[MATERIAL SHOWN]

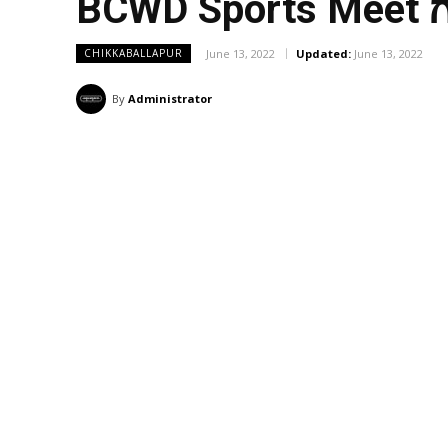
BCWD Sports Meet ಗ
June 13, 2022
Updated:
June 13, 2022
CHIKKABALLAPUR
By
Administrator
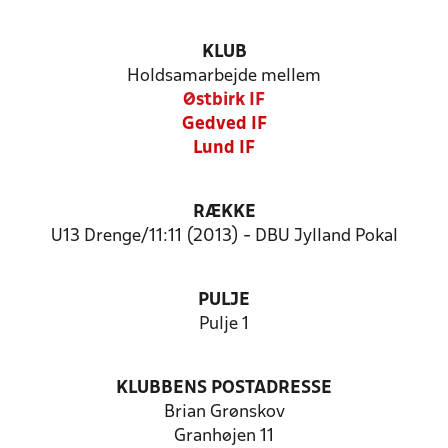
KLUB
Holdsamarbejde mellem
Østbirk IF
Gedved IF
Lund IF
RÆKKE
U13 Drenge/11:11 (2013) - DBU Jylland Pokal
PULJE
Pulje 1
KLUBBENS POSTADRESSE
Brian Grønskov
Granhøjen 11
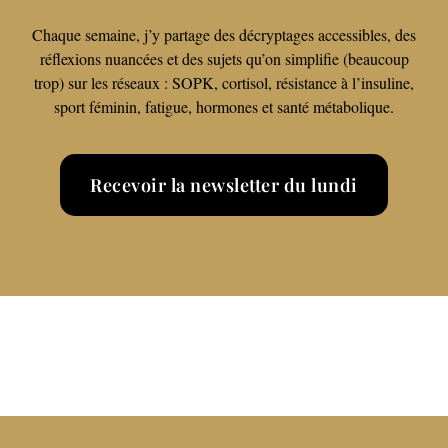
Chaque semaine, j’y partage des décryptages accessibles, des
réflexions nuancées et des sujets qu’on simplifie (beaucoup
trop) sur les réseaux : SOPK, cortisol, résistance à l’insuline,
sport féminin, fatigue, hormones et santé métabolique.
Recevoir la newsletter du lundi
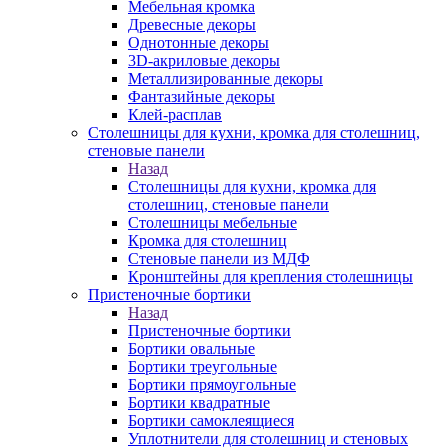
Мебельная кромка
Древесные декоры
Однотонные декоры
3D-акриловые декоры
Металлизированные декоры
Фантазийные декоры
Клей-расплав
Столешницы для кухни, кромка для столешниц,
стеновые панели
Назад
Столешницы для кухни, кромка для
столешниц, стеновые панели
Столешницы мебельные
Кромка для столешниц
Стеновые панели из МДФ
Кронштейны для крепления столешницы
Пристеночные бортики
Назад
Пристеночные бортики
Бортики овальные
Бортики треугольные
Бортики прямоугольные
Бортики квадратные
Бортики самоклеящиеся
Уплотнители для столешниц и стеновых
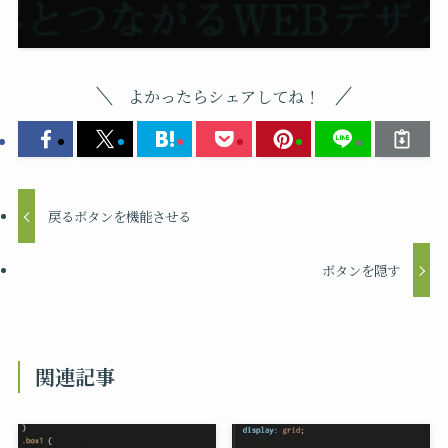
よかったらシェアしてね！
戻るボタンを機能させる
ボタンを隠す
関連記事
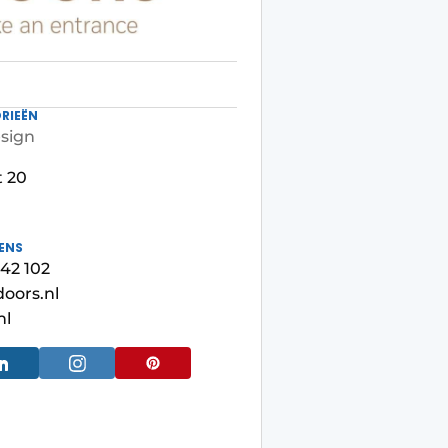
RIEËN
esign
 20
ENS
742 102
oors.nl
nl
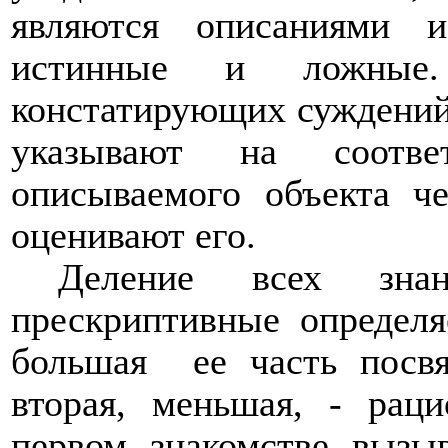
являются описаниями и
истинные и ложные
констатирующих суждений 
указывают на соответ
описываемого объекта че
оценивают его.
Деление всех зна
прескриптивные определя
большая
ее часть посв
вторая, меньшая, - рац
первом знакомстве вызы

[/MATERIAL SHOWN]
[MATERIAL SHOWN]

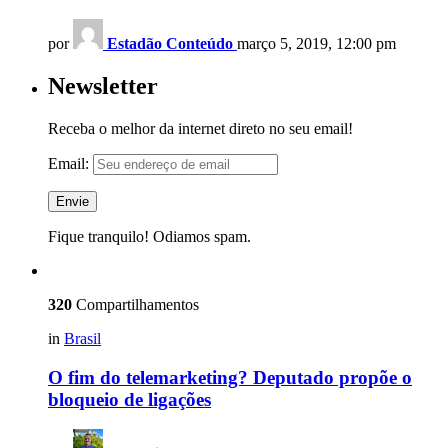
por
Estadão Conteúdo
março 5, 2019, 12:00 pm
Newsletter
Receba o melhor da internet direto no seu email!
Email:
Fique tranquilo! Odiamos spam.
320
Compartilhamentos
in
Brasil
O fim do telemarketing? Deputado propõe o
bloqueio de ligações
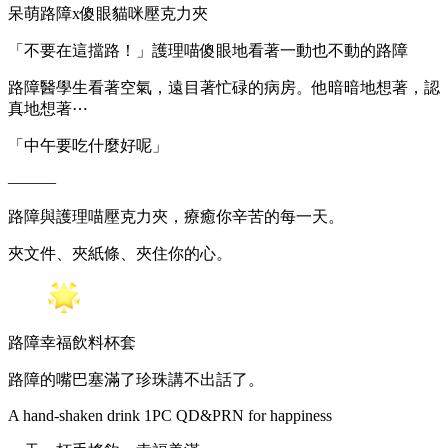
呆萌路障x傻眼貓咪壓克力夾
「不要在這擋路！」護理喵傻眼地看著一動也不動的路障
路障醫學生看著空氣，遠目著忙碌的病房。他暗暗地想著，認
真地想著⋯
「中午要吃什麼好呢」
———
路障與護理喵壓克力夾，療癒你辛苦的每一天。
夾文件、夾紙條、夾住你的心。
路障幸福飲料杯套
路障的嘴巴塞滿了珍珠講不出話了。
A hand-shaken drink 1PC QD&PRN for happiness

[/MATERIAL SHOWN]
[MATERIAL SHOWN]

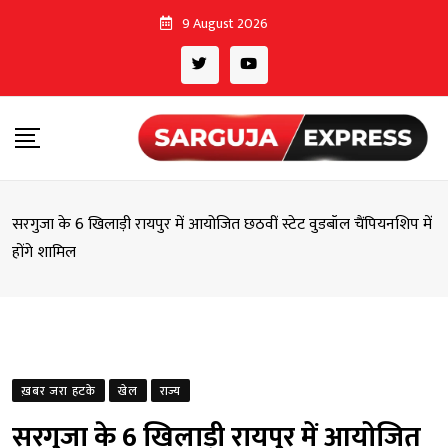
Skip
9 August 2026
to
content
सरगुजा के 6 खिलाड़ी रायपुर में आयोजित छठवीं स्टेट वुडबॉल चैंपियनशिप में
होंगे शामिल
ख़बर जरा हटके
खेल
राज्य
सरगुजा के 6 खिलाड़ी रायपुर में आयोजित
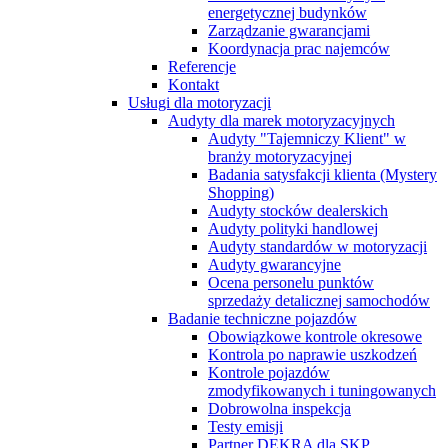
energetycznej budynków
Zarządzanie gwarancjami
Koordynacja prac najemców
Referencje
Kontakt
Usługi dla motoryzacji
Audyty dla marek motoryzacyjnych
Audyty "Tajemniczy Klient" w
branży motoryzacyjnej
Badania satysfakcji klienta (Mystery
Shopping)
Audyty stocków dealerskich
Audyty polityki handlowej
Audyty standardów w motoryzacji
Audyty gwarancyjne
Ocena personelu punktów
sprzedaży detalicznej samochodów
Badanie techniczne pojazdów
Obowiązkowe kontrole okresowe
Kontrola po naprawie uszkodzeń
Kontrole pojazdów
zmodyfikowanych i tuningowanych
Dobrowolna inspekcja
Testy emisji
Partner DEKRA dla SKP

[/MATERIAL SHOWN]

• _WHAT THE EXERCISE ASKS_:
Retype exactly, and only, the lines above from the one where "Obowiązkowe kontrole okresowe" occurs up to and including the one where "Partner DEKRA dla SKP" occurs.

• _EXERCISE ANSWER_:
Obowiązkowe kontrole okresowe
Kontrola po naprawie uszkodzeń
Kontrole pojazdów
zmodyfikowanych i tuningowanych
Dobrowolna inspekcja
Testy emisji
Partner DEKRA dla SKP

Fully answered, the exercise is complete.